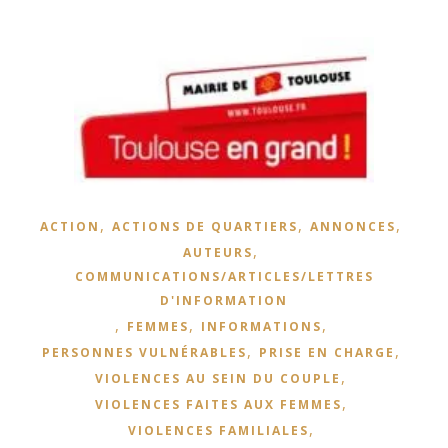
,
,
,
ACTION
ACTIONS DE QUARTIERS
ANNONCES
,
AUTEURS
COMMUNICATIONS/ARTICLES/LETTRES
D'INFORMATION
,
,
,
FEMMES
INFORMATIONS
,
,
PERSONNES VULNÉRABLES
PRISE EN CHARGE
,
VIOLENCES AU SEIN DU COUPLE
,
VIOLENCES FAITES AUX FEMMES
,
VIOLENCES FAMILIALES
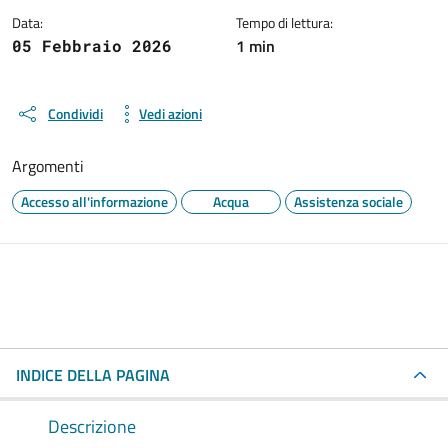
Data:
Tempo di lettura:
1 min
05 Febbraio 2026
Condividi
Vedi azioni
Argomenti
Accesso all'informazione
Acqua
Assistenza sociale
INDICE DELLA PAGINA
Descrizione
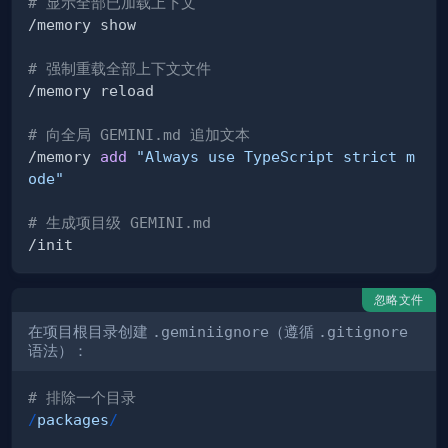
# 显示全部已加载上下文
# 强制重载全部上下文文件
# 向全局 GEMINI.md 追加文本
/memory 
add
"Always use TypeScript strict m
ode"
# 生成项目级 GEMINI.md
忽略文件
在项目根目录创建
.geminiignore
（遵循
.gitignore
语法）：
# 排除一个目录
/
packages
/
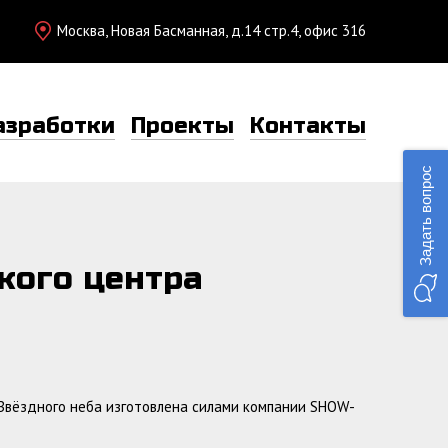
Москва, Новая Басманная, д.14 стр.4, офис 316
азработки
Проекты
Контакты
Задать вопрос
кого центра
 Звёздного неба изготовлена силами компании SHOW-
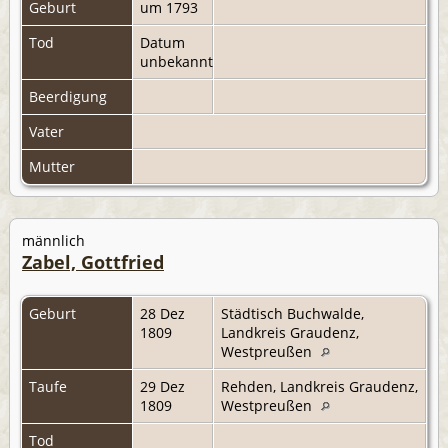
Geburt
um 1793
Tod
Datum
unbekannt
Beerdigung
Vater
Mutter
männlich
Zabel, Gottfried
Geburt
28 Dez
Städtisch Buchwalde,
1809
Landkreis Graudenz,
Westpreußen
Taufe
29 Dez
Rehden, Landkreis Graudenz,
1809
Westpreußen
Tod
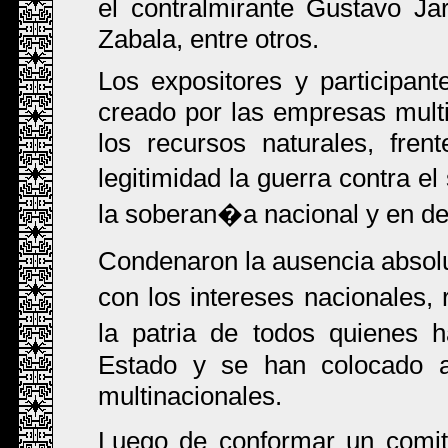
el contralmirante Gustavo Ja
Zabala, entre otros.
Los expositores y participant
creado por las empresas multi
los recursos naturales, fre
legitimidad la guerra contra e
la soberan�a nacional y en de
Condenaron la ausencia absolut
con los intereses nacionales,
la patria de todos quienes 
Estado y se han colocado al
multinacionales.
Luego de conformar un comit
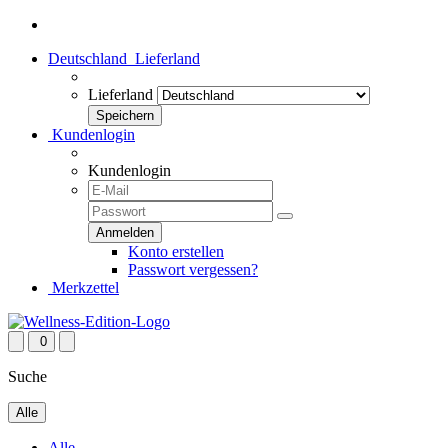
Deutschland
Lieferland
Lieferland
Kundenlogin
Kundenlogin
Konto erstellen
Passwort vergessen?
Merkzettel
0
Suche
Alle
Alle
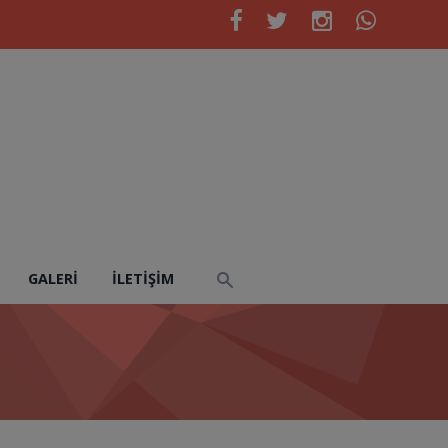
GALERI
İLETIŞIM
= = = = =
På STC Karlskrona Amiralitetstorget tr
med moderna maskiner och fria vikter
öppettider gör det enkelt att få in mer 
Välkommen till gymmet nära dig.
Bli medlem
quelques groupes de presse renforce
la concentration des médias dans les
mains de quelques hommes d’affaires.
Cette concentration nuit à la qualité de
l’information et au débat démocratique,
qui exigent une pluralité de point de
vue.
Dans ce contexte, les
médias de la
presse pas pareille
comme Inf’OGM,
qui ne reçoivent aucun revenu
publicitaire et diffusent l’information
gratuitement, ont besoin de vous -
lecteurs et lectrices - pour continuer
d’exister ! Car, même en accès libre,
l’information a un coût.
= = = = =
■ Requirement ■
Find the word "médias" in the entries and show each line where it is found.

■ Solution ■
la concentration des médias dans les
médias de la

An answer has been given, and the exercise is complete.